(Beginning of TASK INPUT)
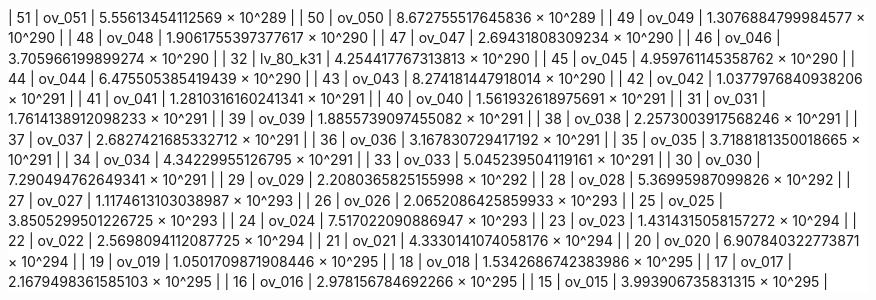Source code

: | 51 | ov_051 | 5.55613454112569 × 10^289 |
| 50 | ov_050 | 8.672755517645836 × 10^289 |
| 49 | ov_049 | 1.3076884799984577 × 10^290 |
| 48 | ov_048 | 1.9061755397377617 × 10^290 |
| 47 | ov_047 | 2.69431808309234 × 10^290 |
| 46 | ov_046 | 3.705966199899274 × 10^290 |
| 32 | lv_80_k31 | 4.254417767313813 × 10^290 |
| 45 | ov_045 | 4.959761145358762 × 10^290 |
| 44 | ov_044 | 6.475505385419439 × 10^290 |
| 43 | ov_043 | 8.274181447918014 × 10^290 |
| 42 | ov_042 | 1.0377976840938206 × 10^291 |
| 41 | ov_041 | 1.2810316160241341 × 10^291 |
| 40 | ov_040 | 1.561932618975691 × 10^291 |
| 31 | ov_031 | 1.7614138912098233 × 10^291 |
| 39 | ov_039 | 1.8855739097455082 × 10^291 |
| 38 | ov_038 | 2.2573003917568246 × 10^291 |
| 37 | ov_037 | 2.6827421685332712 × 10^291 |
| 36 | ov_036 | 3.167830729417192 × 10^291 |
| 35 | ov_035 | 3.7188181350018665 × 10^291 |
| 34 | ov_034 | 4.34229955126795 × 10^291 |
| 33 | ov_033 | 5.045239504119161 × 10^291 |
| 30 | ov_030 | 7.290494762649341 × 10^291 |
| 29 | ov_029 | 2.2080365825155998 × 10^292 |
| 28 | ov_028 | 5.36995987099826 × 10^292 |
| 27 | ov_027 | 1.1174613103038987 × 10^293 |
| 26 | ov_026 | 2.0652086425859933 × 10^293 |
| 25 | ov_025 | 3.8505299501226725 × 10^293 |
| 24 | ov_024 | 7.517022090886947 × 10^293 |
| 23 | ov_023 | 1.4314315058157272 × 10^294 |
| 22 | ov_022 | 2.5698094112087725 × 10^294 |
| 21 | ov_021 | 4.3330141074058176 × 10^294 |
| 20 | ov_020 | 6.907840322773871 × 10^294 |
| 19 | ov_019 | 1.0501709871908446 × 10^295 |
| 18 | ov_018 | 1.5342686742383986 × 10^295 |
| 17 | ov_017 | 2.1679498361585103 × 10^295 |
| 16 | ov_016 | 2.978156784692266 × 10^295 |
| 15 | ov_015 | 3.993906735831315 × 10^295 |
(End of TASK INPUT)
(Beginning of TASK INPUT)
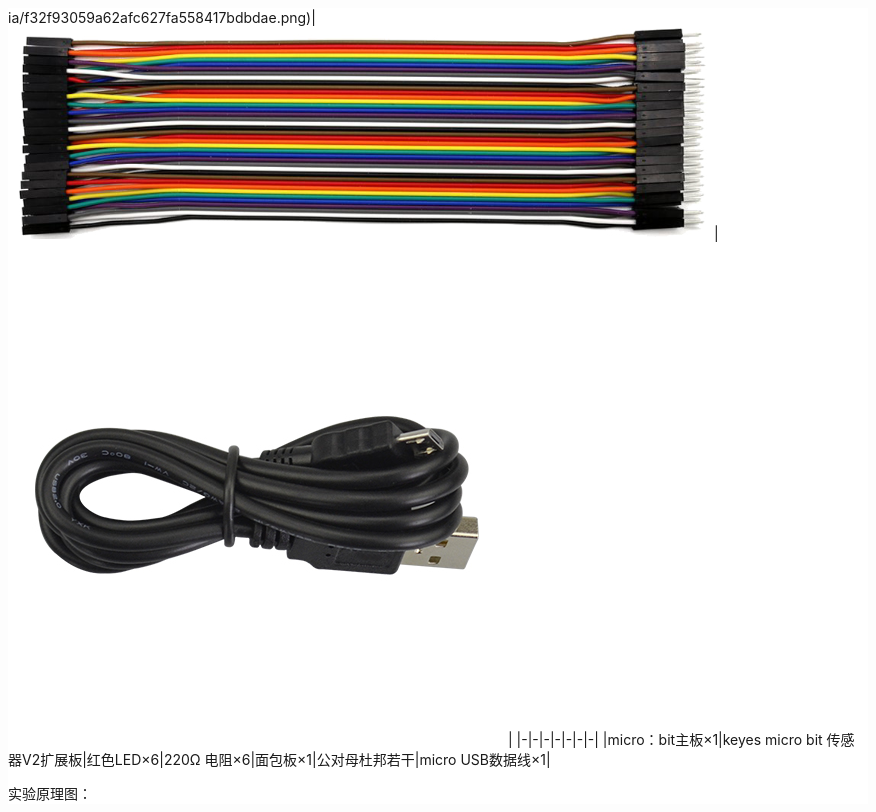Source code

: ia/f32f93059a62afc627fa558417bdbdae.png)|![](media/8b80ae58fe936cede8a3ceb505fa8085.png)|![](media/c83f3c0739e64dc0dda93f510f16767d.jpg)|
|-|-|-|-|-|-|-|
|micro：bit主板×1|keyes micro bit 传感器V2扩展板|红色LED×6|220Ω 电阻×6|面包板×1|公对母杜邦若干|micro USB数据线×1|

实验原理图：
(End of TASK INPUT)
TASK BRIEF: Lay out everything from the line containing "5.55613454112569 × 10^289 |" down to the line containing "2.5698094112087725 × 10^294 |" as a JSON list of strings, one string per line, leaving out any blank lines.

RESULT FOR THIS TASK:
[
  ": | 51 | ov_051 | 5.55613454112569 × 10^289 |",
  "| 50 | ov_050 | 8.672755517645836 × 10^289 |",
  "| 49 | ov_049 | 1.3076884799984577 × 10^290 |",
  "| 48 | ov_048 | 1.9061755397377617 × 10^290 |",
  "| 47 | ov_047 | 2.69431808309234 × 10^290 |",
  "| 46 | ov_046 | 3.705966199899274 × 10^290 |",
  "| 32 | lv_80_k31 | 4.254417767313813 × 10^290 |",
  "| 45 | ov_045 | 4.959761145358762 × 10^290 |",
  "| 44 | ov_044 | 6.475505385419439 × 10^290 |",
  "| 43 | ov_043 | 8.274181447918014 × 10^290 |",
  "| 42 | ov_042 | 1.0377976840938206 × 10^291 |",
  "| 41 | ov_041 | 1.2810316160241341 × 10^291 |",
  "| 40 | ov_040 | 1.561932618975691 × 10^291 |",
  "| 31 | ov_031 | 1.7614138912098233 × 10^291 |",
  "| 39 | ov_039 | 1.8855739097455082 × 10^291 |",
  "| 38 | ov_038 | 2.2573003917568246 × 10^291 |",
  "| 37 | ov_037 | 2.6827421685332712 × 10^291 |",
  "| 36 | ov_036 | 3.167830729417192 × 10^291 |",
  "| 35 | ov_035 | 3.7188181350018665 × 10^291 |",
  "| 34 | ov_034 | 4.34229955126795 × 10^291 |",
  "| 33 | ov_033 | 5.045239504119161 × 10^291 |",
  "| 30 | ov_030 | 7.290494762649341 × 10^291 |",
  "| 29 | ov_029 | 2.2080365825155998 × 10^292 |",
  "| 28 | ov_028 | 5.36995987099826 × 10^292 |",
  "| 27 | ov_027 | 1.1174613103038987 × 10^293 |",
  "| 26 | ov_026 | 2.0652086425859933 × 10^293 |",
  "| 25 | ov_025 | 3.8505299501226725 × 10^293 |",
  "| 24 | ov_024 | 7.517022090886947 × 10^293 |",
  "| 23 | ov_023 | 1.4314315058157272 × 10^294 |",
  "| 22 | ov_022 | 2.5698094112087725 × 10^294 |"
]